Gripping my spoon, I made my best effort. As I choked down the chocolate dessert, it occurred to me that my weird friendship with Mr. Ibrahim betrayed my own credulous, middle-class sense of judgment. Had someone as ruthless and narrow as Mr. Ibrahim been a penniless street-sweeper with a donkey-cart and a chicken instead of a Mercedes and a bodyguard, I doubt I’d have accepted his efforts to help me in the first place — and I certainly wouldn’t have let him know where I was staying. Seeing Lebanon by Mercedes and eating gourmet meals had made me rationalize Mr. Ibrahim’s idiosyncrasies. Somehow, I suspect that both his social life and his moral self-concept depended on people like me.

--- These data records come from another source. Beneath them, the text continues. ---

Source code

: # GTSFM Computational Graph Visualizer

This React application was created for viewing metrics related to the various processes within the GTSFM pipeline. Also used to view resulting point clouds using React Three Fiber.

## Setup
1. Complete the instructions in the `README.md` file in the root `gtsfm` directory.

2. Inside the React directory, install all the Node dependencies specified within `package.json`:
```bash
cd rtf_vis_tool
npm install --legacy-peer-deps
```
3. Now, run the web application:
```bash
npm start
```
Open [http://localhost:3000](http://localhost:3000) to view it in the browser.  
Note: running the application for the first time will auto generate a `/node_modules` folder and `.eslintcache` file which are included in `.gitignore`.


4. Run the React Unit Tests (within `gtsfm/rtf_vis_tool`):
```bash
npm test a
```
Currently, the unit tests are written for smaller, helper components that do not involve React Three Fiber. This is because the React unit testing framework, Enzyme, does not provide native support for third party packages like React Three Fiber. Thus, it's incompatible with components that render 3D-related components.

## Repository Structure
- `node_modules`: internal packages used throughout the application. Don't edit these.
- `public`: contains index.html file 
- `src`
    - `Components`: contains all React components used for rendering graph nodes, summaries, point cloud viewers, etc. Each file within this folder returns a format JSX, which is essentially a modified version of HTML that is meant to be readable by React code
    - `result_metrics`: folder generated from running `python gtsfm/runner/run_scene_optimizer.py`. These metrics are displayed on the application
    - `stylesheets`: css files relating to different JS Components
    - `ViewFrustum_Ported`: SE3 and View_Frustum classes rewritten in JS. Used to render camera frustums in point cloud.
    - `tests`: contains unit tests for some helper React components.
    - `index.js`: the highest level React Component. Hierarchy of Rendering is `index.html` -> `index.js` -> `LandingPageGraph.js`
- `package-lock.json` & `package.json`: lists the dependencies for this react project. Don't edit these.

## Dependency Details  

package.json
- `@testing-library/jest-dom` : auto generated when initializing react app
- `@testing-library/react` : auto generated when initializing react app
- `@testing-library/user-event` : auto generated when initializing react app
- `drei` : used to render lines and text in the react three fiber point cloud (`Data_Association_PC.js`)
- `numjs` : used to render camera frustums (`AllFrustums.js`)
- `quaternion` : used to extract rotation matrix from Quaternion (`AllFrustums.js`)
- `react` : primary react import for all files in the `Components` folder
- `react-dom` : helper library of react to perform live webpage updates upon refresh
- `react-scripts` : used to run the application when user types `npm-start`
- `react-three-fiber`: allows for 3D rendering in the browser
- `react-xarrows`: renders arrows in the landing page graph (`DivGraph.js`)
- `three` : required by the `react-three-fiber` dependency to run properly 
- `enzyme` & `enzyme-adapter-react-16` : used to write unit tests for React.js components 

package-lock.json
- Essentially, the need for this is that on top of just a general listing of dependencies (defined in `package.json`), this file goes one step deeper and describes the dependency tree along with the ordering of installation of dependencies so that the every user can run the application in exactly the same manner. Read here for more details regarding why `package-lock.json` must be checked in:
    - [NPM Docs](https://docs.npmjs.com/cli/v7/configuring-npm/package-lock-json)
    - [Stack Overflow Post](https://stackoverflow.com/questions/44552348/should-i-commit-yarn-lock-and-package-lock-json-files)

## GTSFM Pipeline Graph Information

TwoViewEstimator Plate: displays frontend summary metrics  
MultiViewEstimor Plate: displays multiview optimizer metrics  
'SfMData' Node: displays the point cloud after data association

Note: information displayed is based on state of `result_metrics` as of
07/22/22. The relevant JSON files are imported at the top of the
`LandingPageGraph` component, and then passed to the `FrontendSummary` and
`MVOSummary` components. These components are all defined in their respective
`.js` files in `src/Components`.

In the end, Mr. Ibrahim never did force me to eat all of the pudding. After verifying to his satisfaction that I was truly suffering from the effort, he melodramatically forgave me for not calling him, then went home for the night.
If he had any intention of surprising me with a sightseeing trek the next day, I didn’t wait around to find out. Immediately after the pudding incident, I wrote Mr. Ibrahim a note. It read: “I’m sorry to have to tell you this way, but I had to go to Syria on short notice. Thank you for your kindness and hospitality. I will remember Lebanon well.”
The following morning, I left the note with the manager of my hotel and took the first bus up the coast to Tripoli. For the first hour of the bus ride, I had trouble relaxing: I kept expecting the old lady in the seat next to me to pull off a polyurethane face-mask and reveal herself, grinning madly, as Mr. Ibrahim.
As for the note I left with the hotel manager, it wasn’t completely dishonest: I will remember indeed Lebanon well.
It’s just that too much of any good thing has a way of wearing a man down.